Document passage:
----------

The first molecular dissection of the sulfate assimilation pathway

To understand the molecular mechanisms of sulfate assimilation, the scientists analyzed the genome of M. thermolithotrophicus. They found five genes that had the potential to encode sulfate-reduction-associated enzymes. “We managed to characterize every one of those enzymes and therefore explored the complete pathway. A true tour de force when you think about its complexity,” says Tristan Wagner, head of the Max Planck Research Group Microbial Metabolism.

----------

Data section:

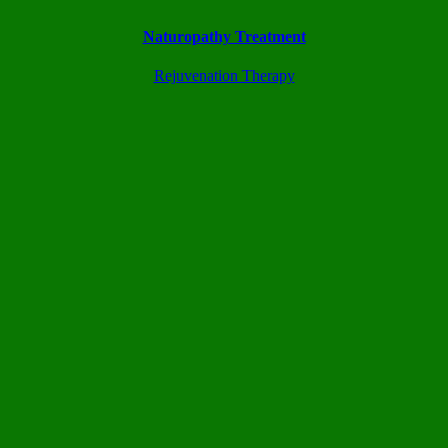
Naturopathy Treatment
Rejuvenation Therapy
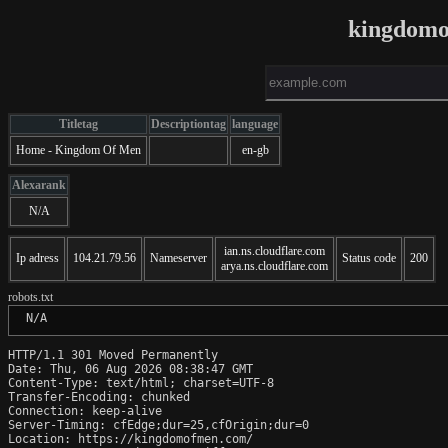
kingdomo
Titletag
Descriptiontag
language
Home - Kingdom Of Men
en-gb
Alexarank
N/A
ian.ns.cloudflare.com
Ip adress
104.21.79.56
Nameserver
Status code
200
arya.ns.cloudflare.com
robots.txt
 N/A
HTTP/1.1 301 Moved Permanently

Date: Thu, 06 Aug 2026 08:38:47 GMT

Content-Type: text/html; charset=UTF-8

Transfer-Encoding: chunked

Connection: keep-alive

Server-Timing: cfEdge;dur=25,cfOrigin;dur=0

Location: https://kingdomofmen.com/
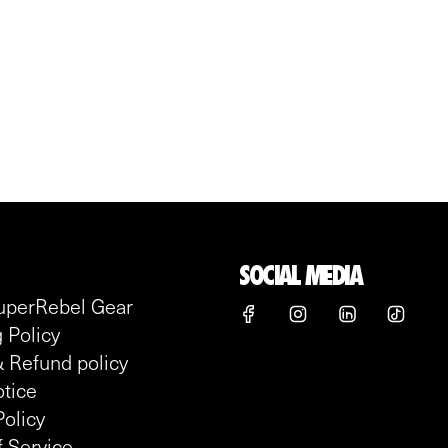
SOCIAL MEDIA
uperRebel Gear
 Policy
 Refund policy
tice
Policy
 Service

----------

Required work:
1 - Answer these questions about the passage on sulfate assimilation.
(a) Which pathway does the heading say was molecularly dissected for the first time?
(b) How many genes with the potential to encode sulfate-reduction-associated enzymes did the scientists find?
(c) What position does Tristan Wagner hold?
2 - Write the next few sentences of the passage on sulfate assimilation in M. thermolithotrophicus.

Answer section:
1 -
(a) The sulfate assimilation pathway.
(b) Five genes.
(c) He is head of the Max Planck Research Group Microbial Metabolism.

2 -
Chemical Reaction Cascade Sulfate to Sulfide

The cascade of chemical reaction starting from sulfate (SO42-) to sulfide (H2S). Credit: Marion Jespersen / Max Planck Institute for Marine Microbiology

By characterizing the enzymes one-by-one, the scientists assembled the first sulfate assimilation pathway from a methanogen. While the first two enzymes of the pathway are well known and occur in many microbes and plants, the next enzymes were of a new kind. “We were stunned to see that it appears as if M. thermolithotrophicus has hijacked one enzyme from a dissimilatory sulfate-reducing organism and slightly modified it to serve its own needs,” says Jespersen. While some microbes assimilate sulfate as a cellular building block, others use it to obtain energy in a dissimilatory process – as humans do when respiring oxygen. The microbes that perform dissimilatory sulfate-reduction employ a different set of enzymes to do so. The methanogen studied here converted one of these dissimilatory enzymes into an assimilatory one. “A simple, yet highly effective strategy and most likely the reason why this methanogen is able to grow on sulfate. So far, this particular enzyme has only been found in M. thermolithotrophicus and no other methanogens,” Jespersen explains.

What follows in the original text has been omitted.